Integrative Care
Policy News

Swedish MP: “I C is just what we need in Sweden!”

15 September, 2012 by David Finer

Finn Bengtsson

– I C is just what we have been missing in Sweden. As politicians we will really be able to use your results and I am looking forward to them, said Professor of Medicine and MP for the Swedish Conservative Party Finn Bengtsson, at the opening ceremony of I C.

At the inauguration, held on the premises of United Spaces in the Waterfront Building in Stockholm on February 23, Torkel Falkenberg and Johanna Hök symbolically cut the ribbon and launched the research center I C and its new homepage.

Uncompromising and ambitious
The experienced moderator Annika Dopping led the proceedings during the half day of presentations, discussions, entertainment and mingling. Some 50 people were present, representing health care, politics, research and the media. Presentations were heard from the owners, the Board, I C staff and politicans.

Professor and MP Finn Bengtsson welcomed the initiative and its uncompromising approach to integrative medicine and ambitious attitude towards influencing the health care system.

Bengtsson, who is a consultant in clinical pharmacology at Linköping University Hospital and represents the conservative party in a parliamentary committee on social insurance, has previously spoken out in favor of rapprochement between CAM and conventional medicine.

Develop analytical methods
Several times during his presentation, in addressing the I C researchers, Finn Bengtsson referred to his fiend and mentor Arvid Carlsson, the 2000 Nobel Prize winner in medicine or physiology. Be prepared to stand on your own two legs, he said.

– Don’t be limited by conventional scientific methodology in evaluating integrative care. See to it that you also develop robust research methods of your own. That way your research will also contribute substantially to developing conventional health care.

Looking into the crystal ball, the MP and professor in clinical pharmacology saw an opening for integrative care.

–  I see a future in which a lot of the input to conventional medicine will come from other sources such as Eastern Medicine with 5000 years of experience, whereas Western medicine only has been around for about 100 years. Why do we think our scientific paradigm should have the privilege of dictating the premises for other forms of treatment, which we know very little about? That is a remarkable attitude, Finn Bengtsson said.

Support for salutogenic view
Present at the inauguration was also Anne Marie Brodén, also from the conservative party and chairperson of the parliamentary group for Culture and Health. The group works across party lines with strong support from several ministers, taking a closer look at what is to be gained from the salutogenic perspective, said Finn Bengtsson.
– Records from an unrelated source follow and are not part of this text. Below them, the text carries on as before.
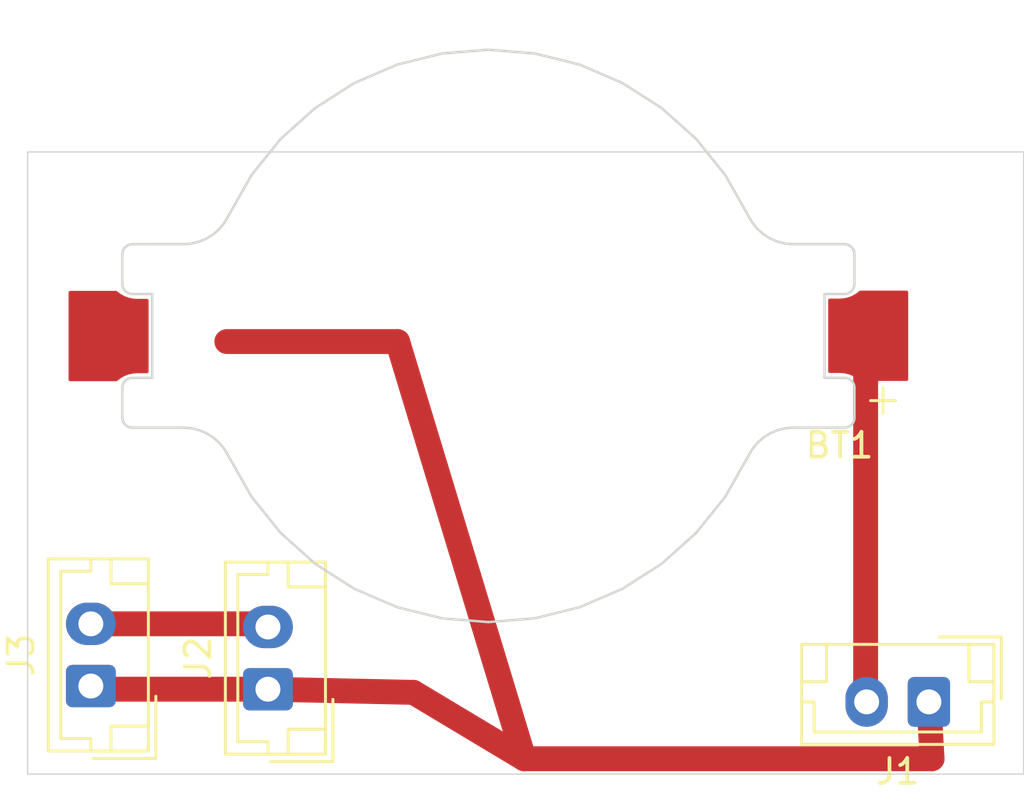
<source format=kicad_pcb>
(kicad_pcb
	(version 20240108)
	(generator "pcbnew")
	(generator_version "8.0")
	(general
		(thickness 1.6)
		(legacy_teardrops no)
	)
	(paper "A4")
	(layers
		(0 "F.Cu" signal)
		(31 "B.Cu" signal)
		(32 "B.Adhes" user "B.Adhesive")
		(33 "F.Adhes" user "F.Adhesive")
		(34 "B.Paste" user)
		(35 "F.Paste" user)
		(36 "B.SilkS" user "B.Silkscreen")
		(37 "F.SilkS" user "F.Silkscreen")
		(38 "B.Mask" user)
		(39 "F.Mask" user)
		(40 "Dwgs.User" user "User.Drawings")
		(41 "Cmts.User" user "User.Comments")
		(42 "Eco1.User" user "User.Eco1")
		(43 "Eco2.User" user "User.Eco2")
		(44 "Edge.Cuts" user)
		(45 "Margin" user)
		(46 "B.CrtYd" user "B.Courtyard")
		(47 "F.CrtYd" user "F.Courtyard")
		(48 "B.Fab" user)
		(49 "F.Fab" user)
		(50 "User.1" user)
		(51 "User.2" user)
		(52 "User.3" user)
		(53 "User.4" user)
		(54 "User.5" user)
		(55 "User.6" user)
		(56 "User.7" user)
		(57 "User.8" user)
		(58 "User.9" user)
	)
	(setup
		(pad_to_mask_clearance 0)
		(allow_soldermask_bridges_in_footprints no)
		(pcbplotparams
			(layerselection 0x00010fc_ffffffff)
			(plot_on_all_layers_selection 0x0000000_00000000)
			(disableapertmacros no)
			(usegerberextensions no)
			(usegerberattributes yes)
			(usegerberadvancedattributes yes)
			(creategerberjobfile yes)
			(dashed_line_dash_ratio 12.000000)
			(dashed_line_gap_ratio 3.000000)
			(svgprecision 4)
			(plotframeref no)
			(viasonmask no)
			(mode 1)
			(useauxorigin no)
			(hpglpennumber 1)
			(hpglpenspeed 20)
			(hpglpendiameter 15.000000)
			(pdf_front_fp_property_popups yes)
			(pdf_back_fp_property_popups yes)
			(dxfpolygonmode yes)
			(dxfimperialunits yes)
			(dxfusepcbnewfont yes)
			(psnegative no)
			(psa4output no)
			(plotreference yes)
			(plotvalue yes)
			(plotfptext yes)
			(plotinvisibletext no)
			(sketchpadsonfab no)
			(subtractmaskfromsilk no)
			(outputformat 1)
			(mirror no)
			(drillshape 1)
			(scaleselection 1)
			(outputdirectory "")
		)
	)
	(net 0 "")
	(net 1 "Net-(BT1-+)")
	(net 2 "Net-(BT1--)")
	(net 3 "Net-(J2-Pin_2)")
	(footprint "Connector_JST:JST_EH_B2B-EH-A_1x02_P2.50mm_Vertical" (layer "F.Cu") (at 135.255 62.357 90))
	(footprint "Connector_JST:JST_EH_B2B-EH-A_1x02_P2.50mm_Vertical" (layer "F.Cu") (at 142.367 62.484 90))
	(footprint "Battery:BatteryHolder_Keystone_1057_1x2032" (layer "F.Cu") (at 151.22 48.287 180))
	(footprint "Connector_JST:JST_EH_B2B-EH-A_1x02_P2.50mm_Vertical" (layer "F.Cu") (at 168.91 62.992 180))
	(gr_line
		(start 169.037 65.278)
		(end 152.654 65.278)
		(stroke
			(width 1)
			(type default)
		)
		(layer "F.Cu")
		(net 2)
		(uuid "01a269a0-9418-4a04-98d2-a36a39cdbfee")
	)
	(gr_line
		(start 147.574 48.514)
		(end 152.654 65.278)
		(stroke
			(width 1)
			(type default)
		)
		(layer "F.Cu")
		(net 2)
		(uuid "18d27f08-74a8-4df6-9fcd-c8bf1abdef44")
	)
	(gr_line
		(start 166.37 48.387)
		(end 166.37 62.992)
		(stroke
			(width 1)
			(type default)
		)
		(layer "F.Cu")
		(net 1)
		(uuid "60ca443d-5023-418b-835a-b0dbba72902c")
	)
	(gr_line
		(start 148.209 62.611)
		(end 142.367 62.484)
		(stroke
			(width 1)
			(type default)
		)
		(layer "F.Cu")
		(net 2)
		(uuid "998f5efd-1f30-40fe-bd20-41e79a46fe9b")
	)
	(gr_line
		(start 148.209 62.611)
		(end 152.654 65.278)
		(stroke
			(width 1)
			(type default)
		)
		(layer "F.Cu")
		(net 2)
		(uuid "c96eb245-7229-4d31-83f7-b5fafe5205c0")
	)
	(gr_line
		(start 140.716 48.514)
		(end 147.574 48.514)
		(stroke
			(width 1)
			(type default)
		)
		(layer "F.Cu")
		(net 2)
		(uuid "d4a736af-36e1-467b-8c20-7138a0afa520")
	)
	(gr_line
		(start 168.91 62.992)
		(end 169.037 65.278)
		(stroke
			(width 1)
			(type default)
		)
		(layer "F.Cu")
		(net 2)
		(uuid "edd98981-69d1-4437-bdb4-672753e2184f")
	)
	(gr_rect
		(start 132.715 40.894)
		(end 172.715 65.894)
		(stroke
			(width 0.05)
			(type default)
		)
		(fill none)
		(layer "Edge.Cuts")
		(uuid "b142ebe1-caf8-4325-9fa9-64dd85584e77")
	)
	(segment
		(start 142.367 62.484)
		(end 135.382 62.484)
		(width 1)
		(layer "F.Cu")
		(net 2)
		(uuid "4121d9ac-54af-4254-9652-972f06d981be")
	)
	(segment
		(start 135.382 62.484)
		(end 135.255 62.357)
		(width 0.2)
		(layer "F.Cu")
		(net 2)
		(uuid "a604f14f-bbbc-4e77-81d4-7a2f62b4bc54")
	)
	(segment
		(start 135.255 59.857)
		(end 142.24 59.857)
		(width 1)
		(layer "F.Cu")
		(net 3)
		(uuid "19b52327-a40d-489d-9279-ad606a2b3c08")
	)
	(segment
		(start 142.24 59.857)
		(end 142.367 59.984)
		(width 0.2)
		(layer "F.Cu")
		(net 3)
		(uuid "93f2be36-ac12-484d-8a77-d96a1b321a03")
	)
)

</source>
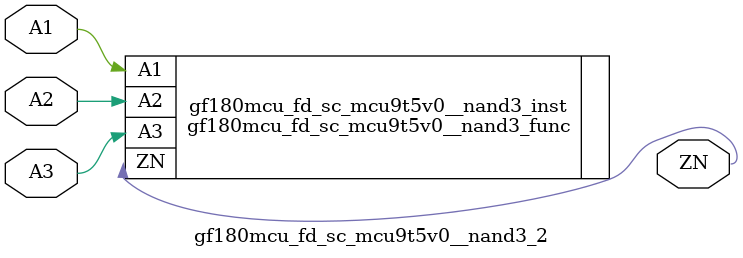
<source format=v>

`ifndef GF180MCU_FD_SC_MCU9T5V0__NAND3_2_V
`define GF180MCU_FD_SC_MCU9T5V0__NAND3_2_V

`include "gf180mcu_fd_sc_mcu9t5v0__nand3.v"

`ifdef USE_POWER_PINS
module gf180mcu_fd_sc_mcu9t5v0__nand3_2( ZN, A3, A2, A1, VDD, VSS );
inout VDD, VSS;
`else // If not USE_POWER_PINS
module gf180mcu_fd_sc_mcu9t5v0__nand3_2( ZN, A3, A2, A1 );
`endif // If not USE_POWER_PINS
input A1, A2, A3;
output ZN;

`ifdef USE_POWER_PINS
  gf180mcu_fd_sc_mcu9t5v0__nand3_func gf180mcu_fd_sc_mcu9t5v0__nand3_inst(.ZN(ZN),.A3(A3),.A2(A2),.A1(A1),.VDD(VDD),.VSS(VSS));
`else // If not USE_POWER_PINS
  gf180mcu_fd_sc_mcu9t5v0__nand3_func gf180mcu_fd_sc_mcu9t5v0__nand3_inst(.ZN(ZN),.A3(A3),.A2(A2),.A1(A1));
`endif // If not USE_POWER_PINS

`ifndef FUNCTIONAL
	// spec_gates_begin


	// spec_gates_end



   specify

	// specify_block_begin

	// comb arc A1 --> ZN
	 (A1 => ZN) = (1.0,1.0);

	// comb arc A2 --> ZN
	 (A2 => ZN) = (1.0,1.0);

	// comb arc A3 --> ZN
	 (A3 => ZN) = (1.0,1.0);

	// specify_block_end

   endspecify

   `endif

endmodule
`endif // GF180MCU_FD_SC_MCU9T5V0__NAND3_2_V

</source>
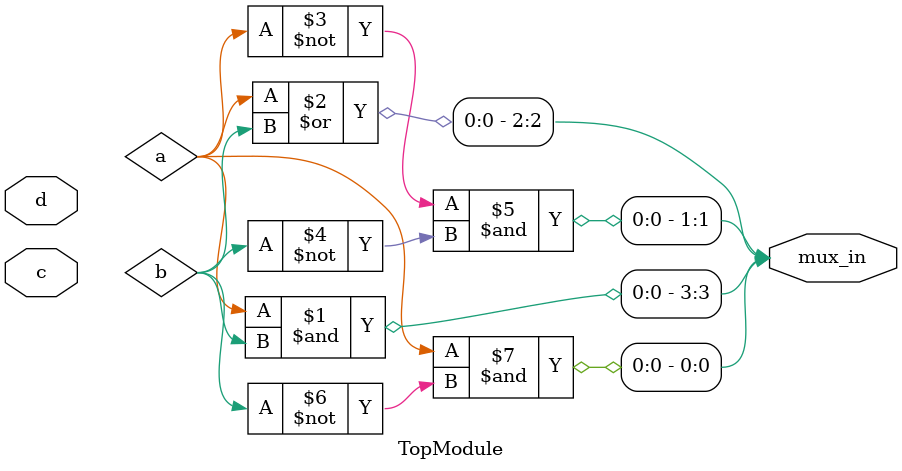
<source format=sv>

module TopModule (
  input c,
  input d,
  output [3:0] mux_in
);
assign mux_in[3] = a & b;
assign mux_in[2] = a | b;
assign mux_in[1] = ~a & ~b;
assign mux_in[0] = a & ~b;

endmodule

</source>
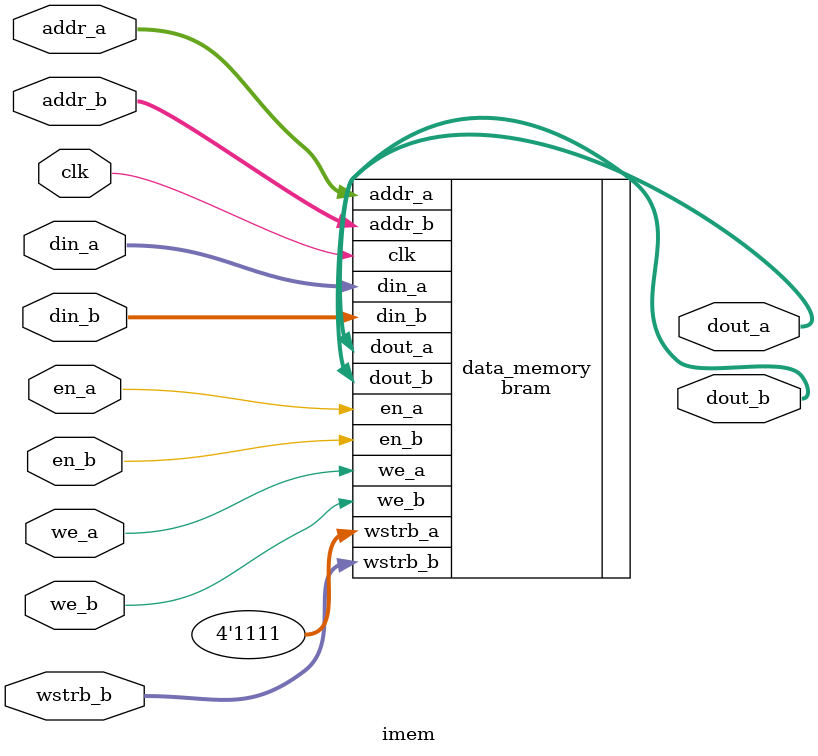
<source format=sv>
module imem #(
    parameter int ADDR_WIDTH = 10,
    parameter int DATA_WIDTH = 32
)(
    input  logic                     clk,
    // Port A (core)
    input  logic                     en_a,
    input  logic                     we_a,
    input  logic [ADDR_WIDTH-1:0]    addr_a,
    input  logic [DATA_WIDTH-1:0]    din_a,
    output logic [DATA_WIDTH-1:0]    dout_a,

    // Port B (debug/DMA)
    input  logic                     en_b,
    input  logic                     we_b,
    input  logic [(DATA_WIDTH/8)-1:0] wstrb_b,
    input  logic [ADDR_WIDTH-1:0]    addr_b,
    input  logic [DATA_WIDTH-1:0]    din_b,
    output logic [DATA_WIDTH-1:0]    dout_b
);

    bram #(
        .ADDR_WIDTH(ADDR_WIDTH),
        .DATA_WIDTH(DATA_WIDTH)
    ) data_memory (
        .clk(clk),
        .en_a(en_a),
        .we_a(we_a),
        .wstrb_a({(DATA_WIDTH/8){1'b1}}),
        .addr_a(addr_a),
        .din_a(din_a),
        .dout_a(dout_a),
        .en_b(en_b),
        .we_b(we_b),
        .wstrb_b(wstrb_b),
        .addr_b(addr_b),
        .din_b(din_b),
        .dout_b(dout_b)
    );

endmodule

</source>
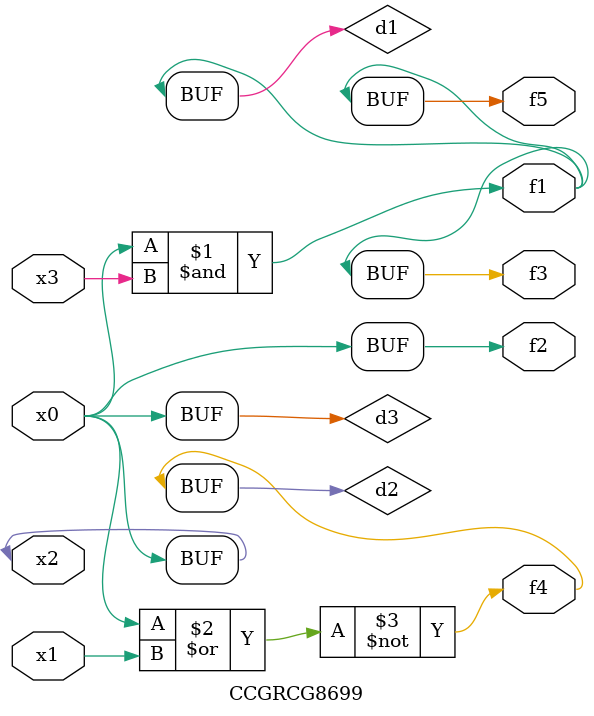
<source format=v>
module CCGRCG8699(
	input x0, x1, x2, x3,
	output f1, f2, f3, f4, f5
);

	wire d1, d2, d3;

	and (d1, x2, x3);
	nor (d2, x0, x1);
	buf (d3, x0, x2);
	assign f1 = d1;
	assign f2 = d3;
	assign f3 = d1;
	assign f4 = d2;
	assign f5 = d1;
endmodule

</source>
A salutogenic perspective indicates a focus on factors, which preserve and promote health rather than those that cause disease. The model was formulated by the American medical sociologist Aaron Antonovsky in a publication in 1979 and has had a great impact on many disciplines and professions like teaching, health care and social work.

According to the theory, health is associated with a Sence of Coherence, which inludes three components – comprehensibility, manageability, and meaningfulness.

Lacks patient rights law
Sweden is one of the very few European countries without a patient rights’ law. On the other hand, health care providers have been given certain obligations towards the population, which are regulated in the Health and Medical Service Act. But Finn Bengtsson would like to go further.

– We are looking to pass patient rights’ laws. Today, CAM is prohibited from being used during millions of health care encounters, despite many people being curious about these methods. The health care system should be open towards well-informed patients.

But how can we guarantee patient safety at the same time? Finn Bengtsson asked rhetorically. His suggestion was that in time the activities of CAM providers should be subject to the same inspections as other institutions of higher education in order to develop tools for quality control and certification.

Different collaborative models
But that does not mean that we have to wait for all CAM providers to get certified according to the statutes of the National Board of Health and Welfare (NHBW), Finn Bengtsson emphasized. There are other models available for collaboration.

–  Requiring certification before a provider is allowed to practice is the wrong way of going about it. Of course, the optimal situation would be for health care professionals, subject to the constant control of the NBHW, who also have an interest in CAM, to chose to provide such options within their own professional framework. But patient safety can be safeguarded by a CAM provider, who while not being a certified health care provider him-/herself, would be working together with a certified health care professional, who then would guarantee the patient´s safety under the authority of the NBHW.

Finn Bengtsson also envisages opening a quality registry in the future for both conventional and CAM care and treatment, which would be accessible to patients and financed with public funds. That way it would be easier to disseminate knowledge about what is good and bad, and separate the chaff of less responsible practitioners from the wheat of those who represent a scientific and healthy choice.